Copy every entry below verbatim, except for images.

[Provided information — start]

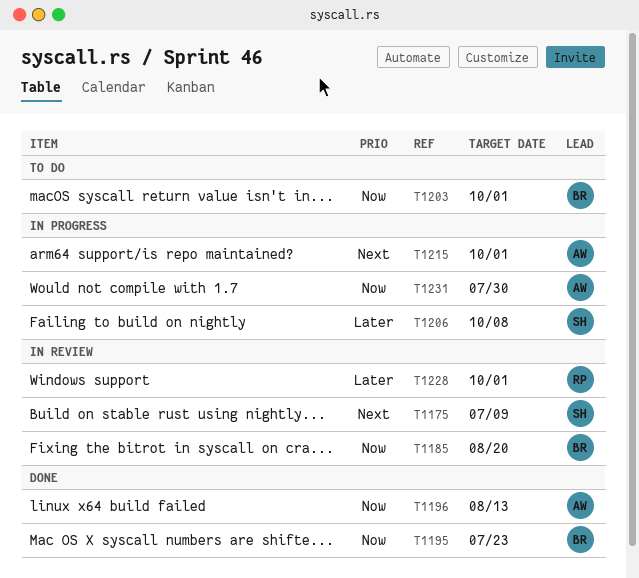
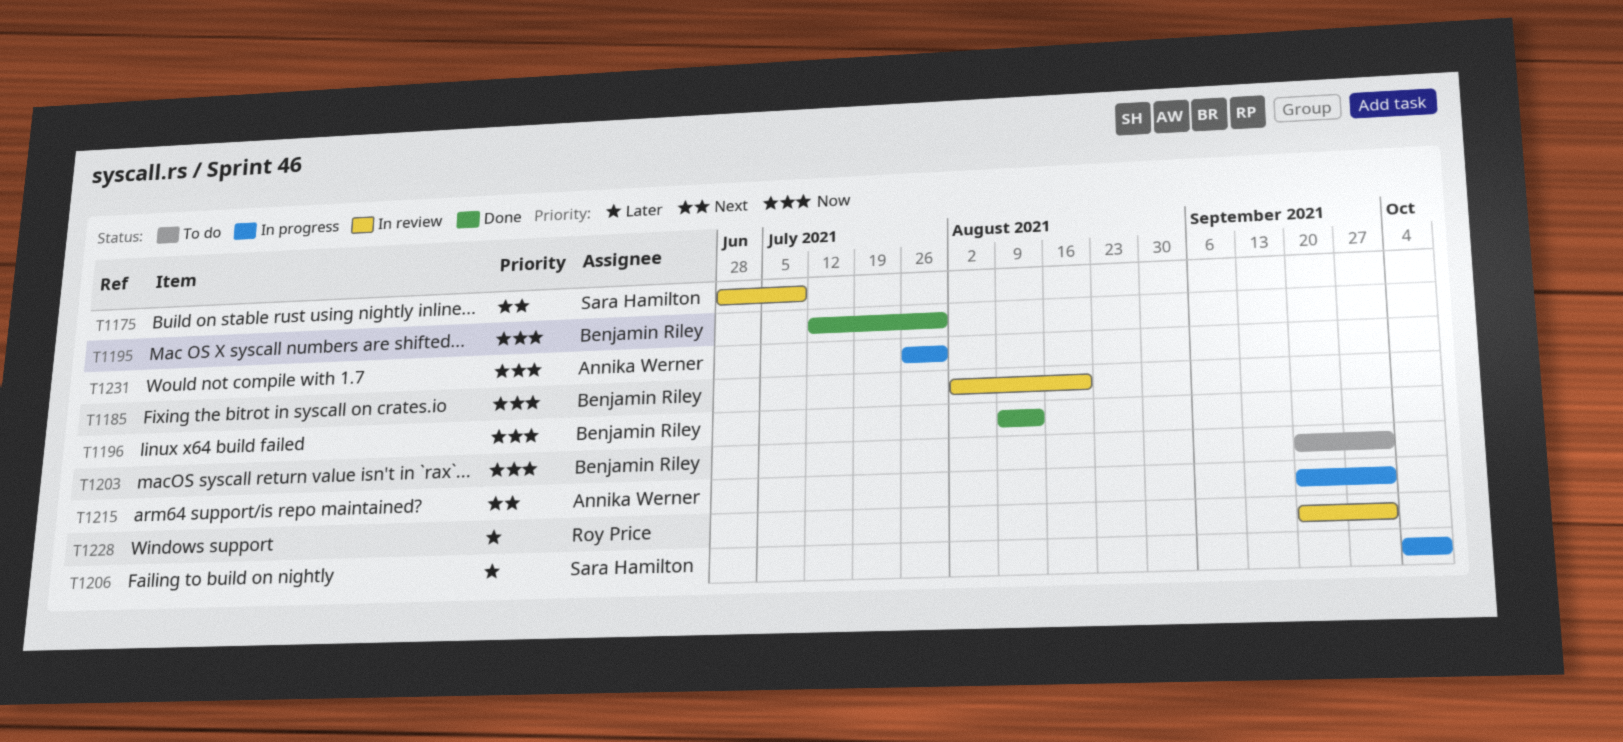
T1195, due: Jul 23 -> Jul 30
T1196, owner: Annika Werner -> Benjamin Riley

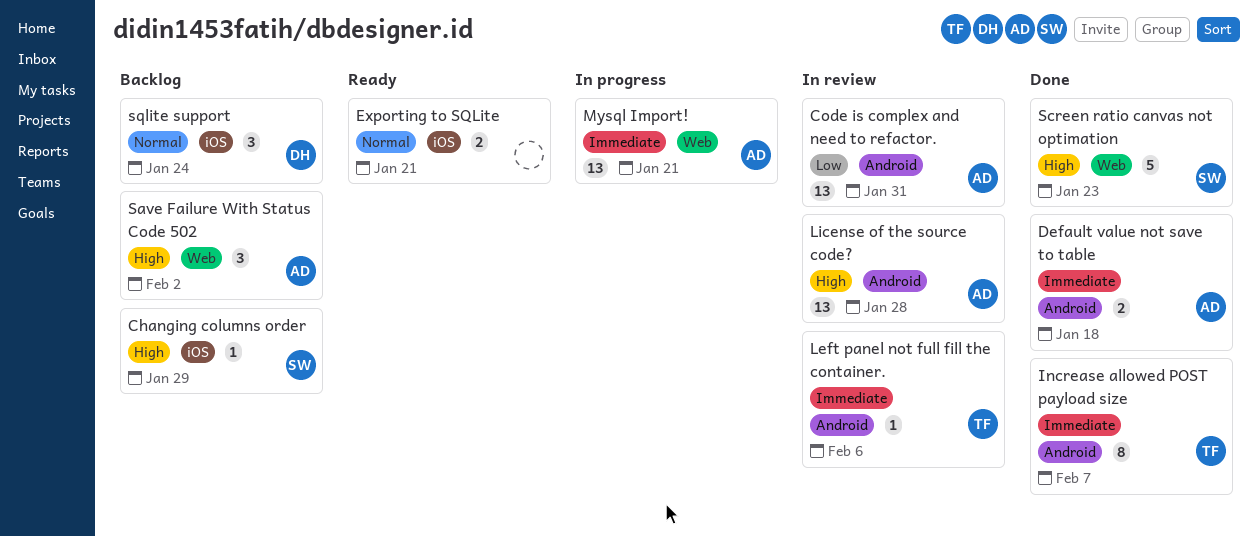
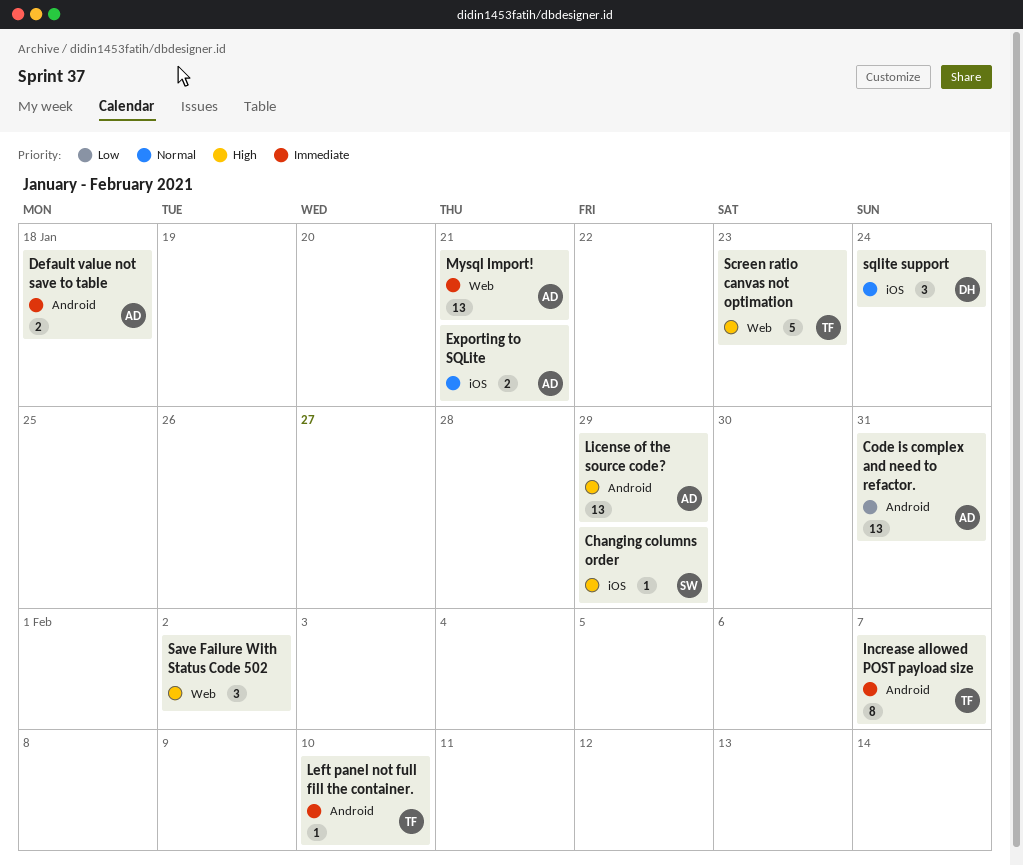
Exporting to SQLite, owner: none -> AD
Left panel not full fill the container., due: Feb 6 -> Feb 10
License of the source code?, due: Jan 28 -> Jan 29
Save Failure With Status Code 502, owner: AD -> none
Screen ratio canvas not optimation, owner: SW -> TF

[Provided information — finish]

== Output below ==
T1195, due: Jul 23 -> Jul 30
T1196, owner: Annika Werner -> Benjamin Riley

Exporting to SQLite, owner: none -> AD
Left panel not full fill the container., due: Feb 6 -> Feb 10
License of the source code?, due: Jan 28 -> Jan 29
Save Failure With Status Code 502, owner: AD -> none
Screen ratio canvas not optimation, owner: SW -> TF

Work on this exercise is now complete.